Prompt:
Find and copy every line in the records that includes the string "lines".

Excerpted records:
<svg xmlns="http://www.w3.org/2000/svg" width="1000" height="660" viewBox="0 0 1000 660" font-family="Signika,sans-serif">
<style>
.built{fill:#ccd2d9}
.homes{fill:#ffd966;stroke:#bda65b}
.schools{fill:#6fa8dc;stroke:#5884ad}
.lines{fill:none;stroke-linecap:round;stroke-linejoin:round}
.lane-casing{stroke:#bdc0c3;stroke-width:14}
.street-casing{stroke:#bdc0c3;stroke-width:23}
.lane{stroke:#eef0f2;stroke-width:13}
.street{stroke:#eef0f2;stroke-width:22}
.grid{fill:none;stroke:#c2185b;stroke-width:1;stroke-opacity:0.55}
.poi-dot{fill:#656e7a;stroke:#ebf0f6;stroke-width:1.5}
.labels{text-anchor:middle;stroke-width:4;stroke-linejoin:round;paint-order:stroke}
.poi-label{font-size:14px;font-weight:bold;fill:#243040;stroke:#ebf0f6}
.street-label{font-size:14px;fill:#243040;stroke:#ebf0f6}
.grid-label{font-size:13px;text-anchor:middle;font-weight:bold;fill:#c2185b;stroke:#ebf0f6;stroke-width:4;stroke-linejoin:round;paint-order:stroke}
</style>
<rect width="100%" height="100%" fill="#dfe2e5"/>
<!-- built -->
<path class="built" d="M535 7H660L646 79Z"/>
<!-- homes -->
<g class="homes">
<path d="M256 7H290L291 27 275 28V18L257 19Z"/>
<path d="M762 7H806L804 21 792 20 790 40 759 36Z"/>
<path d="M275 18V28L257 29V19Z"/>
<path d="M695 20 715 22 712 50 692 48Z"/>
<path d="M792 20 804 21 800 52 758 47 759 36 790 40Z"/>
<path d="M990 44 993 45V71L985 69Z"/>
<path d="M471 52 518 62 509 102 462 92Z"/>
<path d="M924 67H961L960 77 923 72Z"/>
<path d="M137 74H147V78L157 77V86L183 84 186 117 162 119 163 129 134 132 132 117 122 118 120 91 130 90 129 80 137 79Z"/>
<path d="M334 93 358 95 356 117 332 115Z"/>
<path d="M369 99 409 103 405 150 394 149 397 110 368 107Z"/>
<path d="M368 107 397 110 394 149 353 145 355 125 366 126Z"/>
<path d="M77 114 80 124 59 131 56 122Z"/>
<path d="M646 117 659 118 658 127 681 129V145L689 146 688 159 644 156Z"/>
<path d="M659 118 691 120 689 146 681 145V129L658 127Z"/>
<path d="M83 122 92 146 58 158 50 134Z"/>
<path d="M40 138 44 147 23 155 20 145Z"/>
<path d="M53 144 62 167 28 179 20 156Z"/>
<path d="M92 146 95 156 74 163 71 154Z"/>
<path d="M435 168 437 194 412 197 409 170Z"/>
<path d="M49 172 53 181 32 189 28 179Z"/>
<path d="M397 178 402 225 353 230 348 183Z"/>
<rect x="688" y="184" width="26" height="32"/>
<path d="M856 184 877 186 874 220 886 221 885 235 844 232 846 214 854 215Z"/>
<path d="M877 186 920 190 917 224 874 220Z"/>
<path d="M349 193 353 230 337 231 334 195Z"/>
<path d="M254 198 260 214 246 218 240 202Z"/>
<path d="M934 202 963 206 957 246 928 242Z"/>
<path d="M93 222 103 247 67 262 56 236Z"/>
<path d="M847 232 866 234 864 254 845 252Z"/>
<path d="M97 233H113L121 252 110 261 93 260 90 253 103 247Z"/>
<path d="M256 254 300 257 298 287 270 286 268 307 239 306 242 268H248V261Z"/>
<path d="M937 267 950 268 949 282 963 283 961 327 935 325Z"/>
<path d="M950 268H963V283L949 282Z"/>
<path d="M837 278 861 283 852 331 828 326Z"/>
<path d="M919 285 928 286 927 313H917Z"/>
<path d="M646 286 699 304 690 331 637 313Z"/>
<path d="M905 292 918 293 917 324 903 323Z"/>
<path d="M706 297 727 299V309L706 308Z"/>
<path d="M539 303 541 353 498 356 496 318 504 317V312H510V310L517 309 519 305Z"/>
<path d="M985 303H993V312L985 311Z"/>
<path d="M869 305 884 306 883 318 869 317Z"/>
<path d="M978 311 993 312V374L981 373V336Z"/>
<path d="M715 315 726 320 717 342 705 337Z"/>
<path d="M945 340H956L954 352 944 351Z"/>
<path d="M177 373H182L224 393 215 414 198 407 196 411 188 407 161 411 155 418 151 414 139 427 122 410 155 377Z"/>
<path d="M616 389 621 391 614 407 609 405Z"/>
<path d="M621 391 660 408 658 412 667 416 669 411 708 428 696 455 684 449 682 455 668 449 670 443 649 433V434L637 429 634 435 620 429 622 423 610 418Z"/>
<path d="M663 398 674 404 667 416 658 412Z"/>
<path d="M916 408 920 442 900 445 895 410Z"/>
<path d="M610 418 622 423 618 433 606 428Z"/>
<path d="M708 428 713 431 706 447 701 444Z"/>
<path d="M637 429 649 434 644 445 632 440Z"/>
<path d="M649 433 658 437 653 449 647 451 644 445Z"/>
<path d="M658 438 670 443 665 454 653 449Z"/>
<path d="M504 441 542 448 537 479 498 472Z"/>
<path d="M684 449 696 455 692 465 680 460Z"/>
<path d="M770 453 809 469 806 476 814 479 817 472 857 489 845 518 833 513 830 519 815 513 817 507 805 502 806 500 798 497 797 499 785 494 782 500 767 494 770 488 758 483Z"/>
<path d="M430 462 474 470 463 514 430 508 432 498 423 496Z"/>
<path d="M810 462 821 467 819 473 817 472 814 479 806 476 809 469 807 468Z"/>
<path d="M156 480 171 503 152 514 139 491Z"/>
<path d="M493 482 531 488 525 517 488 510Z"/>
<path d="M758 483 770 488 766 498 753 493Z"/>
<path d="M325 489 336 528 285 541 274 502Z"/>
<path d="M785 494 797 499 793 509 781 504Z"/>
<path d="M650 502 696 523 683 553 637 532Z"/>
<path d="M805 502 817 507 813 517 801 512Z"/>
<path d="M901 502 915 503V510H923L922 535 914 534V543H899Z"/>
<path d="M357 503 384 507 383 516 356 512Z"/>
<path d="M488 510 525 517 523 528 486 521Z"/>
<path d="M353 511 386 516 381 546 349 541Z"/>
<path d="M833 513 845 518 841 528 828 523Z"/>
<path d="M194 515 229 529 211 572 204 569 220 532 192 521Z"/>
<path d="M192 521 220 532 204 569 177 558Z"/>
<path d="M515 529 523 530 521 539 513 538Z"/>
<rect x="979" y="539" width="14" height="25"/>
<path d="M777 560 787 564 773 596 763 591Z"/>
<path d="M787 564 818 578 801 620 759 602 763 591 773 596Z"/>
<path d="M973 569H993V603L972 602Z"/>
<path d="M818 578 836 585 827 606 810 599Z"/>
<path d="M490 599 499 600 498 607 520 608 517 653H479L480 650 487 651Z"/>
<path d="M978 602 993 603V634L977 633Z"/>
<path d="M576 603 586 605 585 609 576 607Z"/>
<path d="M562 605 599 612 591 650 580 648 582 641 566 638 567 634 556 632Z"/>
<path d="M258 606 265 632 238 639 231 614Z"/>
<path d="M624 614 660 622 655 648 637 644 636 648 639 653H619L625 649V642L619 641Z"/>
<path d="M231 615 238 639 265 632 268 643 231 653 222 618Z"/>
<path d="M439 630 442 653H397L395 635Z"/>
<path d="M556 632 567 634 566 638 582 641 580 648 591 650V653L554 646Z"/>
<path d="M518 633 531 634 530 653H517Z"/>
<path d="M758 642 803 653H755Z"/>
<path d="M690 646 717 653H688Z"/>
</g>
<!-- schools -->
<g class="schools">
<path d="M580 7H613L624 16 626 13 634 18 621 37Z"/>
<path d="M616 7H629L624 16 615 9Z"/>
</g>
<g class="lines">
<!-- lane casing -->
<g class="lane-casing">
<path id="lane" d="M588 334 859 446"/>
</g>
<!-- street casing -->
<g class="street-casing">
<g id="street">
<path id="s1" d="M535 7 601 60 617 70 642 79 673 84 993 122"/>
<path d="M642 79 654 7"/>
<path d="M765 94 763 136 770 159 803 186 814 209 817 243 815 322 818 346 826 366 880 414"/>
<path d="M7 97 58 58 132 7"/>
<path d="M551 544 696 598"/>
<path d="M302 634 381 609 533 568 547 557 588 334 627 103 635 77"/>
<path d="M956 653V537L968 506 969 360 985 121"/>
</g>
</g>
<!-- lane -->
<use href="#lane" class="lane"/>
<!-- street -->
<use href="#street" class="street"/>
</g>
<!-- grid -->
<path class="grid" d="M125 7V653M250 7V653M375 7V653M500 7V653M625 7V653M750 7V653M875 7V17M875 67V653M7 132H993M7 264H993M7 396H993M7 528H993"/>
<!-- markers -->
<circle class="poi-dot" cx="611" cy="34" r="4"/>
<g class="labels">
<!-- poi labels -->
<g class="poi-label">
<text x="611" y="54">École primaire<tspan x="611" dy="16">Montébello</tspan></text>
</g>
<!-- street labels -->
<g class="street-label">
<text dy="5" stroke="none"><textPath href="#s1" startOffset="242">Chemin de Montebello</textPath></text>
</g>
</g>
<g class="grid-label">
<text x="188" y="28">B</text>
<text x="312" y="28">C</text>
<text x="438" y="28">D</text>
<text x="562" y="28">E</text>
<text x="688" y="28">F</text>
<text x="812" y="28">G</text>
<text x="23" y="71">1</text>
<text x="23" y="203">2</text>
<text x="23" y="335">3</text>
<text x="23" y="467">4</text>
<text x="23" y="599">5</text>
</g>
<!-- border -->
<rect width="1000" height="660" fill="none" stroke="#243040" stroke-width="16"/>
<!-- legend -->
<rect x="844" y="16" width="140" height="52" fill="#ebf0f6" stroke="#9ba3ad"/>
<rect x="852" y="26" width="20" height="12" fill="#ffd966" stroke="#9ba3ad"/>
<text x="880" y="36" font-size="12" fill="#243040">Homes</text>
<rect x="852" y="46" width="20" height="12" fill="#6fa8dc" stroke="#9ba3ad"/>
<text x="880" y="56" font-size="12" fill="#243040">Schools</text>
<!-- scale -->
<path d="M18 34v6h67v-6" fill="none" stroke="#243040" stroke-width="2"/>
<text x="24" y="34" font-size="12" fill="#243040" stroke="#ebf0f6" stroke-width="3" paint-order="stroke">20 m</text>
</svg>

Written reply:
.lines{fill:none;stroke-linecap:round;stroke-linejoin:round}
<g class="lines">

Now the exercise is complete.